**Source:**
▼▼▼
In lieu of an abstract, here is a brief excerpt of the content:

  • Notes on Contributors

American Studies thanks the Spencer Museum of Art for originating the traveling exhibition, "Aaron Douglas: African American Modernist" and hosting the symposium at which these papers were first presented. We also thank the museum for assisting us in publishing the images in this volume. Special thanks to Saralyn Reece Hardy, museum director and Susan Earle, curator of the exhibition, and Stephanie Knappe, coordinator of the exhibition and the symposium.

Terry Adkins is an installation artist, musician, activist, and cultural practitioner who for 20 years has pursued an ongoing quest to reinsert historically transformative figures to their rightful place in the landscape of regional and world history. Although his "recitals" combine sculpturally based installations with music, video, literature, and ritual actions that intend to uphold and preserve the legacies of his chosen subjects, Adkins' work is always abstract and lyrical. An inspiration to younger artists for his uncompromising stance, he is also a dedicated teacher as professor of fine arts at the University of Pennsylvania. His work is in the collections of The Museum of Modern Art, The Spencer Museum of Art, The Hirshhorn Museum and Sculpture Garden, The Metropolitan Museum of Art, and the High Museum of Art among others. He has recently been honored as a United States Artists James Baldwin Fellow for 2008 and a Rome Prize Fellow for 2009.

Gerald Early is the Merle Kling Professor of Modern Letters in the Department of English at Washington University in St. Louis, where he also directs the Center for the Humanities. He is currently series editor of Best African American Essays and Best African American Fiction, both annual anthologies published by Bantam Books.
▲▲▲
**Tasks to perform:**
(a) In the contributor notes, what position does Gerald Early hold at Washington University in St. Louis?
(b) Reproduce word for word the stretch of the contributor notes from "American Studies thanks" through "and the symposium.".

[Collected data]
▼▼▼
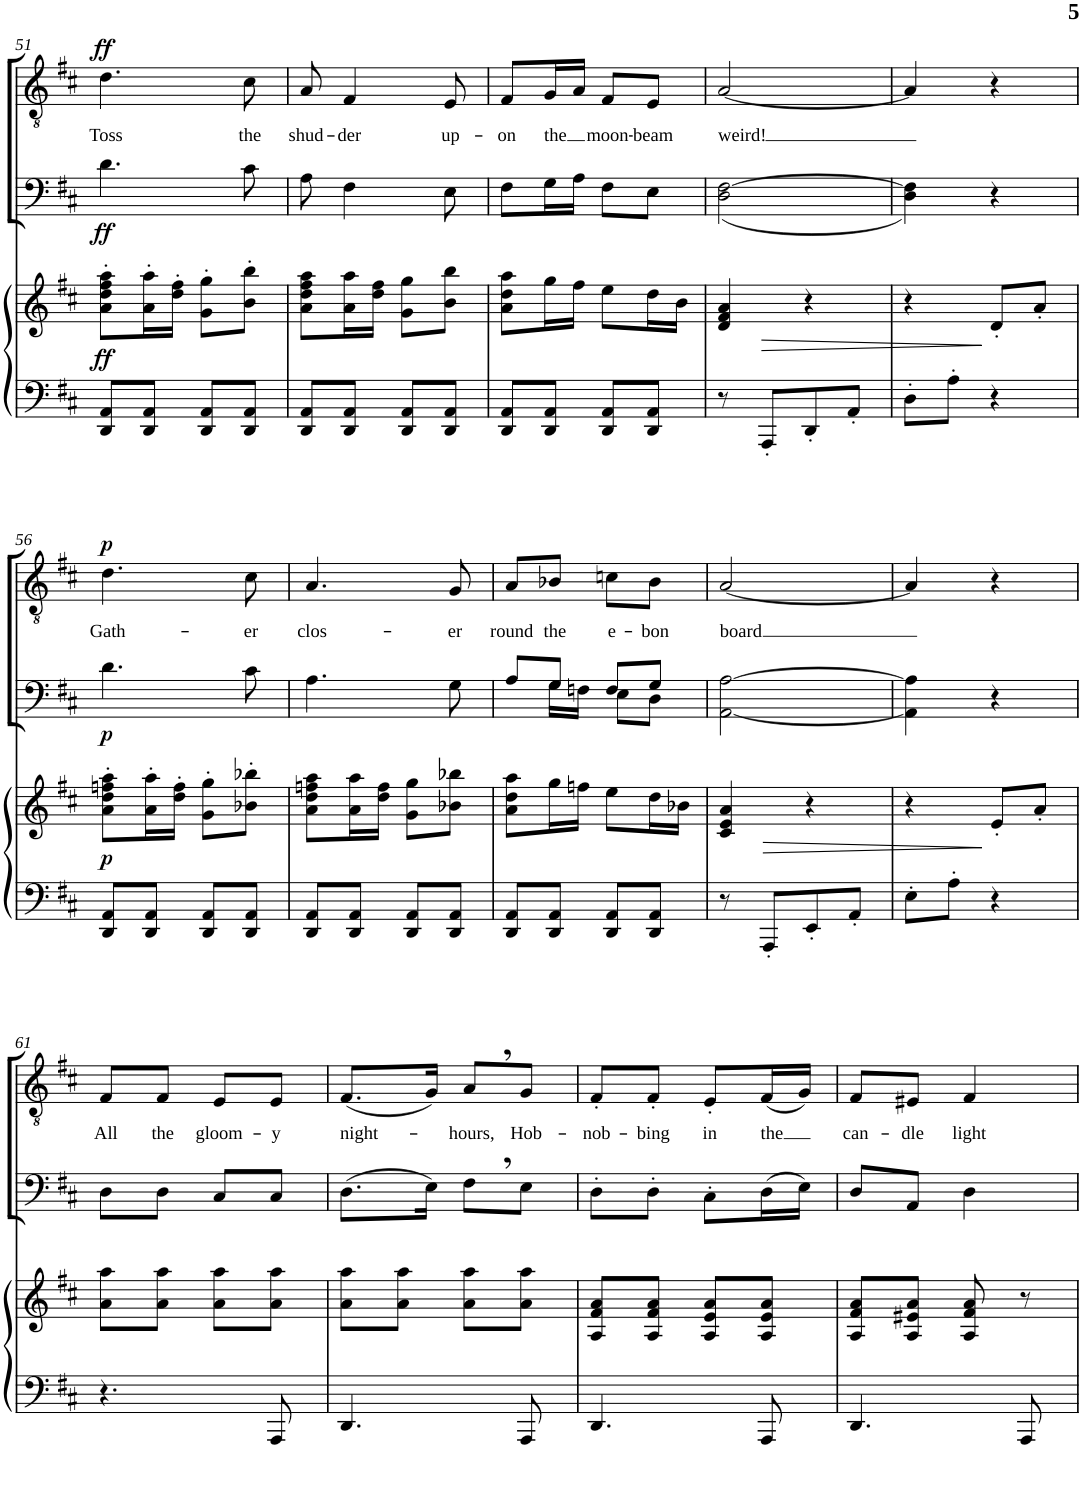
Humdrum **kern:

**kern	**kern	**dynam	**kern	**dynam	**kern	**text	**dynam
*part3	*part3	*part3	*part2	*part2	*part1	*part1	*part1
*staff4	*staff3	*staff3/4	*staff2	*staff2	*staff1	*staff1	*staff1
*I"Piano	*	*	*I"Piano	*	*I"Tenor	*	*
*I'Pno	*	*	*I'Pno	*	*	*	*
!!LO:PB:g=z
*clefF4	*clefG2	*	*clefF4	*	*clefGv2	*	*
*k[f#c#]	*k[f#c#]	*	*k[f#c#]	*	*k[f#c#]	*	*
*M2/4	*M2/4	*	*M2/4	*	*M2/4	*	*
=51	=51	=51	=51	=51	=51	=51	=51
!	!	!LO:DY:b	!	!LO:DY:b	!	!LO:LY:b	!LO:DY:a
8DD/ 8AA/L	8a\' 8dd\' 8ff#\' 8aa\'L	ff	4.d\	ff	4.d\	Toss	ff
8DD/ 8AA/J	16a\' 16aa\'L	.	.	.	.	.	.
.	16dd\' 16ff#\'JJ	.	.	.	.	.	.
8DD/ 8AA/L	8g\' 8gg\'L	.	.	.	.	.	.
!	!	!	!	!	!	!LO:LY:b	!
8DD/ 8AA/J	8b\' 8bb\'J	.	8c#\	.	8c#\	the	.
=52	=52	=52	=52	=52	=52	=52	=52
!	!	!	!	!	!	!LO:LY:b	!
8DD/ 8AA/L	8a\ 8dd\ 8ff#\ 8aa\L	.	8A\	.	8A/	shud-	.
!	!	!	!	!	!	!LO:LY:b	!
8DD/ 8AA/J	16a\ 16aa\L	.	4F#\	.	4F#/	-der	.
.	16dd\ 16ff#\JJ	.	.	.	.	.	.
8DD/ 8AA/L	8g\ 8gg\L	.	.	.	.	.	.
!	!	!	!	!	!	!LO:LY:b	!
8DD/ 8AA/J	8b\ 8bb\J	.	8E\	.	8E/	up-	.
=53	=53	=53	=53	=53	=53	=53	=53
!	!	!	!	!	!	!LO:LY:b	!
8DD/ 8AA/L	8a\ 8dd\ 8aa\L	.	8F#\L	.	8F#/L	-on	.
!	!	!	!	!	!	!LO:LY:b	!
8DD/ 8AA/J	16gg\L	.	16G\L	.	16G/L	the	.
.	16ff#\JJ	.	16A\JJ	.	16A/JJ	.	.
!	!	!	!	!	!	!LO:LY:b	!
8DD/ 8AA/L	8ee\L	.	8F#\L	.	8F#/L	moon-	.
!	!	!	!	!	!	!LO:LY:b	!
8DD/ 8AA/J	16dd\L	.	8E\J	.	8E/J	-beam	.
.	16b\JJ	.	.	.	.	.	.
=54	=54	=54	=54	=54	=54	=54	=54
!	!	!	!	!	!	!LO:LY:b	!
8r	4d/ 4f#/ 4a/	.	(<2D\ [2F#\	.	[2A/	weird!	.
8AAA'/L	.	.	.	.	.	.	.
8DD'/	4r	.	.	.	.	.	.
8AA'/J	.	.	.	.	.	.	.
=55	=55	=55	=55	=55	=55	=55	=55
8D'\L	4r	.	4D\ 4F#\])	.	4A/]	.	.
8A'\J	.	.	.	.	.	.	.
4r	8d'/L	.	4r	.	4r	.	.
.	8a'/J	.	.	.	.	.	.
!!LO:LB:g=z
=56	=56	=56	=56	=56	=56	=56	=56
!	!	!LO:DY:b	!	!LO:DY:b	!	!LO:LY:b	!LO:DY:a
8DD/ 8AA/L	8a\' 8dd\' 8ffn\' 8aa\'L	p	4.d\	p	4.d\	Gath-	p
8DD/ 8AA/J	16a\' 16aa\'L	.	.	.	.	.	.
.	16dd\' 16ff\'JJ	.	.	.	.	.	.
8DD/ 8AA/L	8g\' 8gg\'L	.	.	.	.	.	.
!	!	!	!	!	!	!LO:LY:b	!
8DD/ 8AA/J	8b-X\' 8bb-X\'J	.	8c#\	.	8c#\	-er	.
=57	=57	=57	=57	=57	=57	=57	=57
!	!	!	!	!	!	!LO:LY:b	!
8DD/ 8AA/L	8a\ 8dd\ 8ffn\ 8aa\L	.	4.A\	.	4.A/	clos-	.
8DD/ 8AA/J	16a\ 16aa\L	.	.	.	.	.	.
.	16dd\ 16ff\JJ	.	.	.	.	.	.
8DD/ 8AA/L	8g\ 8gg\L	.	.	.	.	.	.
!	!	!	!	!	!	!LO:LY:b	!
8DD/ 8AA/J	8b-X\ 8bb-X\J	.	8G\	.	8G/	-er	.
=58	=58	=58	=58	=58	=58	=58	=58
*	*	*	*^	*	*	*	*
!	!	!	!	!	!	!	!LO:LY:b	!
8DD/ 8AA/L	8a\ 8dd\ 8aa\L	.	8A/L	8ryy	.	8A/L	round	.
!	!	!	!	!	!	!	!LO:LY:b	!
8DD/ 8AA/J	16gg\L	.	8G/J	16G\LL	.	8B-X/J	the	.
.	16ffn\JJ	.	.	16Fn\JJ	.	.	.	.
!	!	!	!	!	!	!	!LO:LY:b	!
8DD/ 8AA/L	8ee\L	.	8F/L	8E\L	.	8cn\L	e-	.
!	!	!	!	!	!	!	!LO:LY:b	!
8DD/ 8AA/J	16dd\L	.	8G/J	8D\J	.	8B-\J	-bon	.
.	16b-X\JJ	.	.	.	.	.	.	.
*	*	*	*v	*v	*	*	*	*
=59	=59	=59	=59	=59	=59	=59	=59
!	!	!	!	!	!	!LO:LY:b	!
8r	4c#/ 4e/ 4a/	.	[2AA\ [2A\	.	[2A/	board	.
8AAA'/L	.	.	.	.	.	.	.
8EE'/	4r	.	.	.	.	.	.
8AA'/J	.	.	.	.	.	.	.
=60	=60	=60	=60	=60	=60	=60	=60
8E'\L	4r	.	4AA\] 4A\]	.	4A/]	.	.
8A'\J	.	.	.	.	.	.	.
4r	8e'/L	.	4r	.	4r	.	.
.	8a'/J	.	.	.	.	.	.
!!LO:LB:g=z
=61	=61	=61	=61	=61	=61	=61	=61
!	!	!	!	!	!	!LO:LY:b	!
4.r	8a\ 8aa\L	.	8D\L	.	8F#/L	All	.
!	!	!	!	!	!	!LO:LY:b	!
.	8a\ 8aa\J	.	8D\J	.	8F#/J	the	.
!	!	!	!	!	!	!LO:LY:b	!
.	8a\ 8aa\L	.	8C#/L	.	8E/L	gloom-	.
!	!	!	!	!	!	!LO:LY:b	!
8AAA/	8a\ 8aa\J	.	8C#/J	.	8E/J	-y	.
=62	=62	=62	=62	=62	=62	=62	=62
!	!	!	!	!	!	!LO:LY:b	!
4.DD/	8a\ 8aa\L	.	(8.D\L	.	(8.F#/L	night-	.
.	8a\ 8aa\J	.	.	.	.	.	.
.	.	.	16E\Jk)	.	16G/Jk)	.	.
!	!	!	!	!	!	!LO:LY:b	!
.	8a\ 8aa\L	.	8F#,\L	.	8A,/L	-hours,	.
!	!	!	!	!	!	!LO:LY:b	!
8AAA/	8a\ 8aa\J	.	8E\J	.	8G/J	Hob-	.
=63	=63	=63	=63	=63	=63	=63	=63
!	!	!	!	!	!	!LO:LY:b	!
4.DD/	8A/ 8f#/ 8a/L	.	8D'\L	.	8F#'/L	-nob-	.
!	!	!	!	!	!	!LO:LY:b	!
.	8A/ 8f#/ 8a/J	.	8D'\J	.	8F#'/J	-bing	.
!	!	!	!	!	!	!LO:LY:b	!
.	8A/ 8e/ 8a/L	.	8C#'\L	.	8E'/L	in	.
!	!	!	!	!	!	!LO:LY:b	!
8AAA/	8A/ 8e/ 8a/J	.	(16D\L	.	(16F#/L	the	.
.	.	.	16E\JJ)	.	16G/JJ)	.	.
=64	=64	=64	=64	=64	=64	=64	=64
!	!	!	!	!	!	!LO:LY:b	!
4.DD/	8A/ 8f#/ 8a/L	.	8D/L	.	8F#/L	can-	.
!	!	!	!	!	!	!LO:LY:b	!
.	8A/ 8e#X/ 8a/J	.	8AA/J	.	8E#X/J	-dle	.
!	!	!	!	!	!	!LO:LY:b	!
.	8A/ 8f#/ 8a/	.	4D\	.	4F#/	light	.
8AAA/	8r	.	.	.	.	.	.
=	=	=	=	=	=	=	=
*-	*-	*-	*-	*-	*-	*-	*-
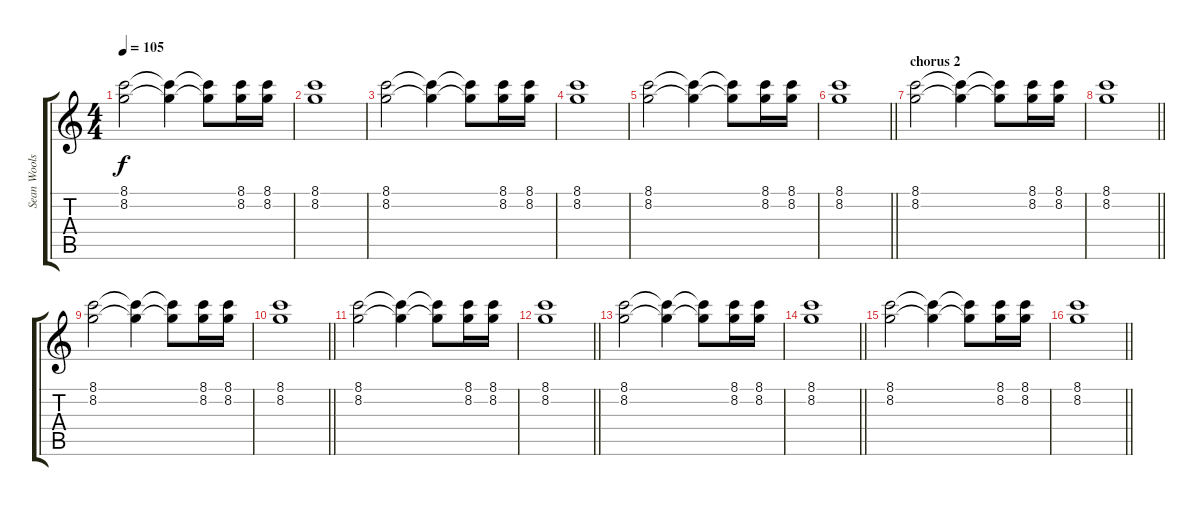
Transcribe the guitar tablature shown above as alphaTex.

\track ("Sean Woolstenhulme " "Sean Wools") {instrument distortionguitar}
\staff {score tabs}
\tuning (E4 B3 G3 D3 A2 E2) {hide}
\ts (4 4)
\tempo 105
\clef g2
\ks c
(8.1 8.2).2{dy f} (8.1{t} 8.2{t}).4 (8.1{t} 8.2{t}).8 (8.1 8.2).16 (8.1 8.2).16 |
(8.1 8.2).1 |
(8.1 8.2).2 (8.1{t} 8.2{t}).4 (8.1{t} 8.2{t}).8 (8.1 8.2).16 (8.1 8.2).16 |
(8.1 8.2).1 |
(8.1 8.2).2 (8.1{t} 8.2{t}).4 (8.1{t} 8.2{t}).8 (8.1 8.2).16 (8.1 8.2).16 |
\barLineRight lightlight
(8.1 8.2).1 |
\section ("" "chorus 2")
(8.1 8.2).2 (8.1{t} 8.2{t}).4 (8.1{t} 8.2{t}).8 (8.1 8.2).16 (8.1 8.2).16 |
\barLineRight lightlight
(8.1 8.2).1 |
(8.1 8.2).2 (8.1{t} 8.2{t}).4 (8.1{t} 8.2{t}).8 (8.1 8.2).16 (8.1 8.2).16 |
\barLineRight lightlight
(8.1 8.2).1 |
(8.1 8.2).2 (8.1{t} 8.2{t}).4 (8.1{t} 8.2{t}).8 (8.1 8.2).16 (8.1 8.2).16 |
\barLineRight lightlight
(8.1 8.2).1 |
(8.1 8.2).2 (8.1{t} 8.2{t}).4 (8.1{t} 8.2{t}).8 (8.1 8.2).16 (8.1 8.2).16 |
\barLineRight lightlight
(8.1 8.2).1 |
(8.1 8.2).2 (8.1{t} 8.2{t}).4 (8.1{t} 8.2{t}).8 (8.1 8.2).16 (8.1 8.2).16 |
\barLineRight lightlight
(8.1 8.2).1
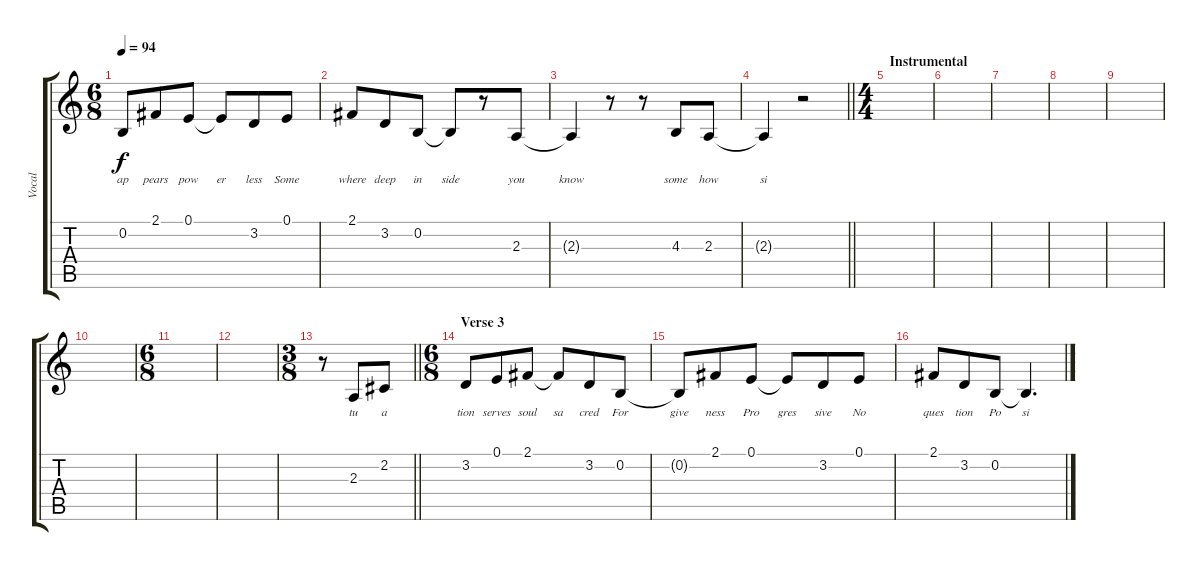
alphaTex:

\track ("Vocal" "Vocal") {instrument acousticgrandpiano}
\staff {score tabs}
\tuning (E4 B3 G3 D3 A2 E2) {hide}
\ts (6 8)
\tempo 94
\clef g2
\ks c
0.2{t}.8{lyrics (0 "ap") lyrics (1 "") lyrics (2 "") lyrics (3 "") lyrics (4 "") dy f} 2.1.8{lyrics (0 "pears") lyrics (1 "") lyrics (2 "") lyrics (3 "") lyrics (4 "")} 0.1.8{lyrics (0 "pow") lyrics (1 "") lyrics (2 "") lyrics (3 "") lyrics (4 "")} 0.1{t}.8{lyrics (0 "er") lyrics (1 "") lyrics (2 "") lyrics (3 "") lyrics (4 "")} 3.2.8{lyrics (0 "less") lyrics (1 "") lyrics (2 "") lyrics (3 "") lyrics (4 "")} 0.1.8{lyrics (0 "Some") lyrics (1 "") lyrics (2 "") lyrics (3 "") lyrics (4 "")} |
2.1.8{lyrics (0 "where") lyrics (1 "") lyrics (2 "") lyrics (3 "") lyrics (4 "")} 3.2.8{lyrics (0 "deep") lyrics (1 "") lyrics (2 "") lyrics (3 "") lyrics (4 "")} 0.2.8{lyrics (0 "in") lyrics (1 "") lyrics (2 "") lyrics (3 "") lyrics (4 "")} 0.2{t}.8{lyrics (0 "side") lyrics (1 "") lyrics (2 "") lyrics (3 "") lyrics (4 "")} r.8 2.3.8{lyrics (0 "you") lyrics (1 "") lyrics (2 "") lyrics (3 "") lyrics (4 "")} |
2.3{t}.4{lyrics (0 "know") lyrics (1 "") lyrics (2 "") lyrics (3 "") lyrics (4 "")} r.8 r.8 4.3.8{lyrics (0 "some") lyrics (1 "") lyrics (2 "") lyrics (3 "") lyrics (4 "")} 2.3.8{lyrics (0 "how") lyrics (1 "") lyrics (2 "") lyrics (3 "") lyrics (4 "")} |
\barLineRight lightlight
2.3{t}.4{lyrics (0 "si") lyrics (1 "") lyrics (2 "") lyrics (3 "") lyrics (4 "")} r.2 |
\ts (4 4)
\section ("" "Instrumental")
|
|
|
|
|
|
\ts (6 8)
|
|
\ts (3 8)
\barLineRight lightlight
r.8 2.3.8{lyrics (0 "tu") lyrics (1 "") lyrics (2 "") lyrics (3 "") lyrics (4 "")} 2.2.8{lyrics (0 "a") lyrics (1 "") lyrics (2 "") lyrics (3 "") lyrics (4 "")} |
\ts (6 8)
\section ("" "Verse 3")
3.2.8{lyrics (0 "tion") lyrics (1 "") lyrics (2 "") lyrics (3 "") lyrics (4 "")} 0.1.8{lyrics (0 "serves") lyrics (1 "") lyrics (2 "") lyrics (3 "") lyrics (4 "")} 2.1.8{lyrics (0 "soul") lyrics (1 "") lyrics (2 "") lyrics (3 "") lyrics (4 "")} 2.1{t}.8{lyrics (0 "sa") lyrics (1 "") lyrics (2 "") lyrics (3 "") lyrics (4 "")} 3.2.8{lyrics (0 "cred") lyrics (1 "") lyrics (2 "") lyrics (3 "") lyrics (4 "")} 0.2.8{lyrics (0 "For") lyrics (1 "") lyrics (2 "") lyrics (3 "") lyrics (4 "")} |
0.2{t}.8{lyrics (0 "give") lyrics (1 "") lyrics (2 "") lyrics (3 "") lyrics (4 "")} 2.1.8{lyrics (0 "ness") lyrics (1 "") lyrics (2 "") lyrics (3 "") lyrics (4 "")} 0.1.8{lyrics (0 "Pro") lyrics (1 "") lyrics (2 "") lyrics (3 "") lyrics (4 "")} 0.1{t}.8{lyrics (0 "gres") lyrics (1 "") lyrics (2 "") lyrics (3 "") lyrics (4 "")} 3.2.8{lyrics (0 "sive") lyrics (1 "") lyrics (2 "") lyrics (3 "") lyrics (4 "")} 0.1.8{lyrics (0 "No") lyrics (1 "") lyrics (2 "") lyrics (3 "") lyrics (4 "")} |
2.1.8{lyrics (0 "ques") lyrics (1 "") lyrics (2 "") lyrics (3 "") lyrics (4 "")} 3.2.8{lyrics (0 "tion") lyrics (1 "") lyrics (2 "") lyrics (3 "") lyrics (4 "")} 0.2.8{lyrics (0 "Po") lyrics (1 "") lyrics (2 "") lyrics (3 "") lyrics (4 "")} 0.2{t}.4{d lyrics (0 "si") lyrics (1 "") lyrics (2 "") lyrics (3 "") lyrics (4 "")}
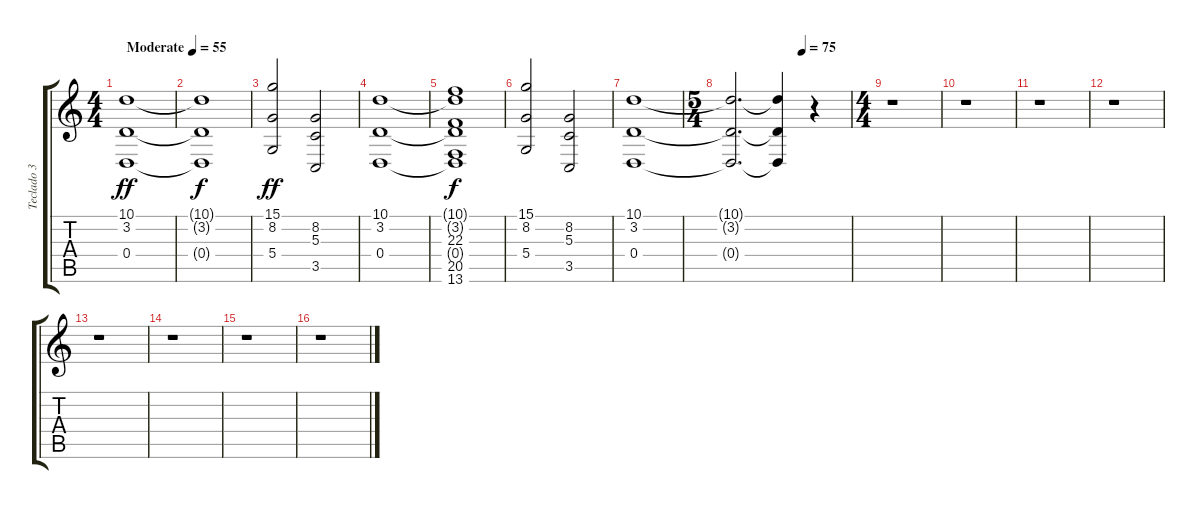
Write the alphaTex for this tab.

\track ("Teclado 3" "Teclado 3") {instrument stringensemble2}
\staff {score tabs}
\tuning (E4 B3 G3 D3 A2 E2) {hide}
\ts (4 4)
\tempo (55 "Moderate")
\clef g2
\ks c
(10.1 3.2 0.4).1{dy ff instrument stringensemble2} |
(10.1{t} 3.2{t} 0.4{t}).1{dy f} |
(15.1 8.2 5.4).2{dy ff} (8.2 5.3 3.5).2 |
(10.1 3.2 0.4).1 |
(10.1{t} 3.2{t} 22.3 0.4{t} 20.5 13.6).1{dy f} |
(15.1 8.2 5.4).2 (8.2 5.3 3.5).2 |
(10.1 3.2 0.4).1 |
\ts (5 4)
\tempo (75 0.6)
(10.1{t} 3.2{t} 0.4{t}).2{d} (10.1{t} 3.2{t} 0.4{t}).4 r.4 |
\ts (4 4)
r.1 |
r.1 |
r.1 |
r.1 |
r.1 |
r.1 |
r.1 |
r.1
▲▲▲
**Complete answers:**
(a) He is the Merle Kling Professor of Modern Letters in the Department of English and directs the Center for the Humanities.

(b)
American Studies thanks the Spencer Museum of Art for originating the traveling exhibition, "Aaron Douglas: African American Modernist" and hosting the symposium at which these papers were first presented. We also thank the museum for assisting us in publishing the images in this volume. Special thanks to Saralyn Reece Hardy, museum director and Susan Earle, curator of the exhibition, and Stephanie Knappe, coordinator of the exhibition and the symposium.